Problem to solve: Copy the data below word for word, and leave out the pictures.
□ □ □ □ □
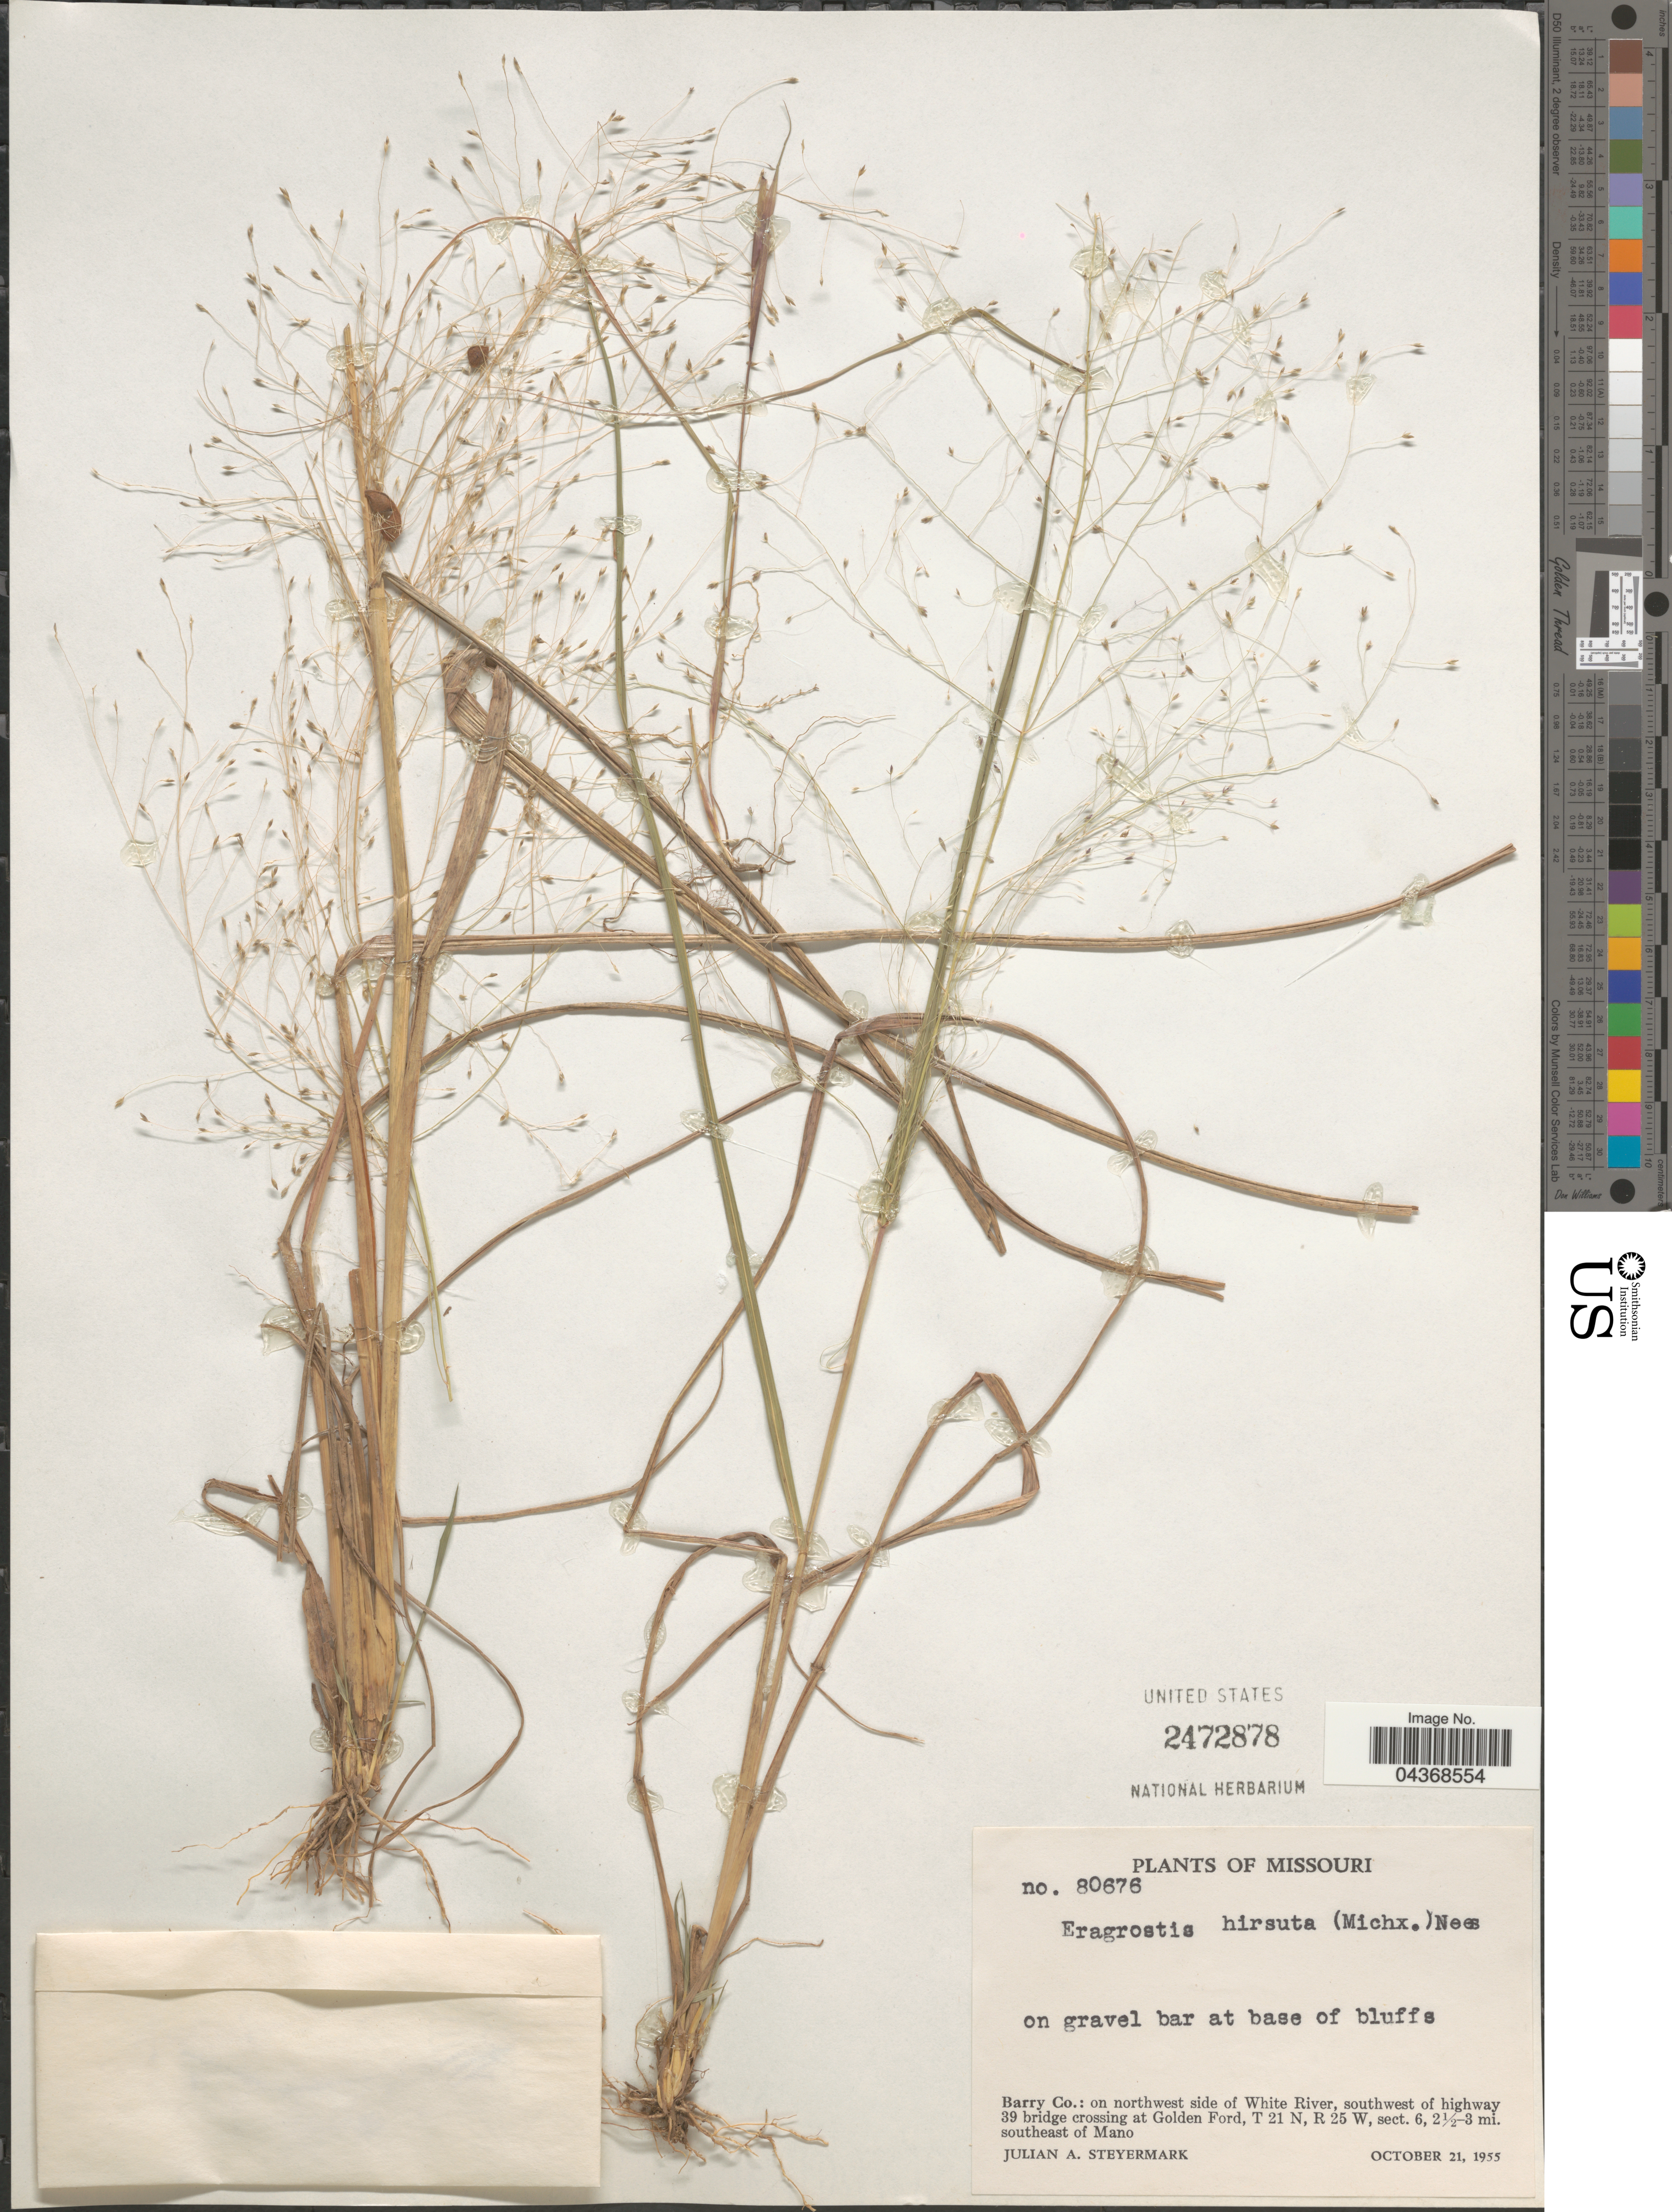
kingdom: Plantae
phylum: Tracheophyta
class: Liliopsida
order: Poales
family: Poaceae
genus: Eragrostis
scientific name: Eragrostis hirsuta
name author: (Michx.) Nees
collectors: J. Steyermark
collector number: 80676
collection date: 1955-10-21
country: United States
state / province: Missouri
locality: Barry Co.: on northwest side of White River, southwest of highway 39 bridge crossing at Golden Ford, T 21 N, R 25 W, sect. 6, 2½-3 mi. southeast of Mano.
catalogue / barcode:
□ □ □ □ □
The output:
kingdom: Plantae
phylum: Tracheophyta
class: Liliopsida
order: Poales
family: Poaceae
genus: Eragrostis
scientific name: Eragrostis hirsuta
name author: (Michx.) Nees
collectors: J. Steyermark
collector number: 80676
collection date: 1955-10-21
country: United States
state / province: Missouri
locality: Barry Co.: on northwest side of White River, southwest of highway 39 bridge crossing at Golden Ford, T 21 N, R 25 W, sect. 6, 2½-3 mi. southeast of Mano.
catalogue / barcode:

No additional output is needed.